What seems to me as complete nonsense.
> All we can know is what some people tell us the
> Buddha taught.
If by "some people" you refer to the followers of
the Buddha, I would bet that they knew something about
the founder of their school.
> But their account is already an interpretation, a
> rewriting of history.
I don't know what proofs you have about this. I
think that the followers of the Buddha could well
memorize his sermons as they claimed they did. It seems
that they were better memorizing that we tend to be
nowadays.
> Everything we have, and the only thing we can ever
> have, is a fictional representation.
That's your belief.
> To prefer one fiction over another and to say THIS is
> the original teaching, and all others are deviations
> from the truth, is to try to take a stand in the air.
As I have already said, I think that this is plain
nonsense. Let me quote Conze here:
Where we find passages in which the texts of
the Theravaadins and Sarvaastivaadins agree
almost word by word, we can assume that they
were composed at a time antedating the
separation of the two schools, which took
place during AŽsoka's rule, roughly about 250
BC. Where they do not agree, we may, in the
absence of evidence to the contrary, infer
their post-AŽsokan date. In those cases where
we can establish a close similarty also with
the Mahaasanghika texts, we are carried back
one more century, to _c._ 340 BC, within 140
years of the Buddha's Nirvana, when the
Mahaasanghikas separated from the Sthaviras
[...]
(Edward Conze, _Buddhist Tought in India,_ p.
31 in my copy of 1996 Munshiram Manoharlal
Publishers' edition)
> [...] I have never met anyone who tried to teach that
> Buddhism has no doctrine of rebirth.
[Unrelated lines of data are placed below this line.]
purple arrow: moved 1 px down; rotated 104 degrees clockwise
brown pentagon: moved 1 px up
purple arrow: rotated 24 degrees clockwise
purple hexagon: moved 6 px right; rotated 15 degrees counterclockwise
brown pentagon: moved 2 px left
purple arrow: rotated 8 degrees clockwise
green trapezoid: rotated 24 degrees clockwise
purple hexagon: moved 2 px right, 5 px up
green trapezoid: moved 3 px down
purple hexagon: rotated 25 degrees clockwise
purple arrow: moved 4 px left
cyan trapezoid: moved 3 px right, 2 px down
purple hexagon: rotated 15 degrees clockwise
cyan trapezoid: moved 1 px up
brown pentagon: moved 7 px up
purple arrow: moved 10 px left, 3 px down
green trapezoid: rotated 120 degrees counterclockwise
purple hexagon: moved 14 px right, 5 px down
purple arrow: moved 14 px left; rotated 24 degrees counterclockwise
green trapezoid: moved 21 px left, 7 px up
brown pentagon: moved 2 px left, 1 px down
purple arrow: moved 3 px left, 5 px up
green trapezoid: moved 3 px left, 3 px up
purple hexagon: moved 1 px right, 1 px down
Have you?
Yes, I have, and I have also met people who teach
that Buddhism has nothing to do with ethical trainings.
> [...] if one subtracts the dogma of rebirth from
> Buddhism, one still has a rather powerful and
> effective repertoire of psychotherapeutic tools [...]
I don't know if you are familiar with the studies
about the effectiveness of the different
psychotherapies, they can be good food for thinking.
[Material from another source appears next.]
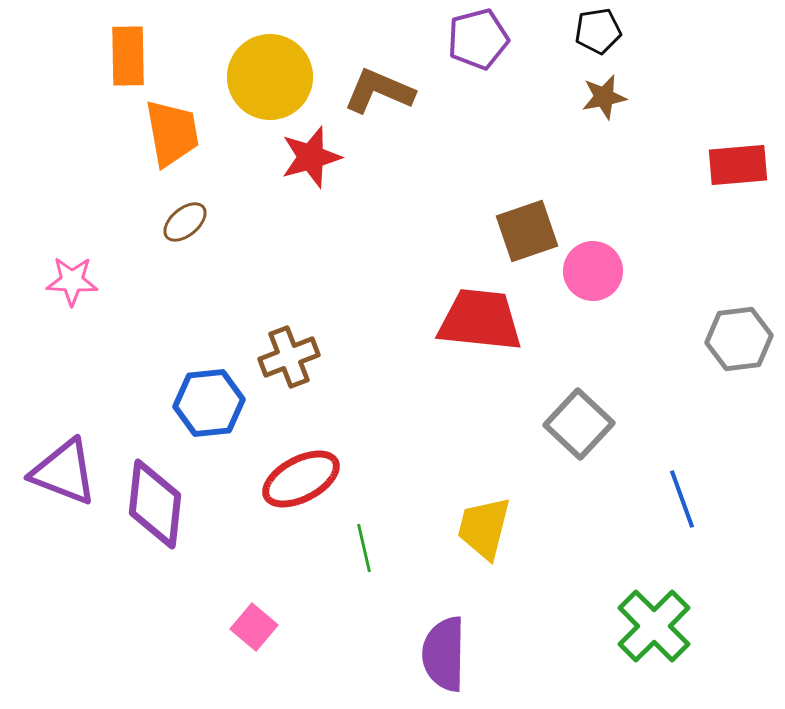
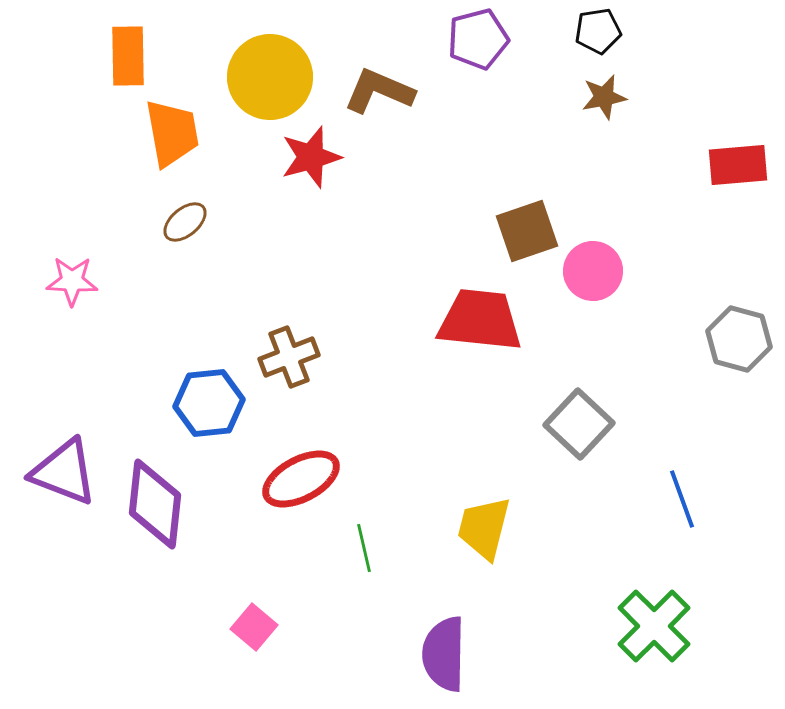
gray hexagon: rotated 22 degrees clockwise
Anyway, rebirth is an integral part of Buddhism and
what you are really talking about is about using some
Buddhist techniques out of context.
As I have already explained, rebirth is key for the
meaning-giving aspect of Buddhism, and as Carl Jung
wrote in his _Modern Man in Search of a Soul:_
About a third of my cases are suffering from
no clinically defineable neurosis, but from
the senselessness and emptiness of their
lives. This can be described as the general
neurosis of our time.
So if one wants to take some Buddhist techniques out
of context and use them for making easier his life in
Samsara, that's OK for me, but it's not fair nor wise
to call it "Buddhism." Buddhism is not a kind of Prozac
for making easier our samsaric existence.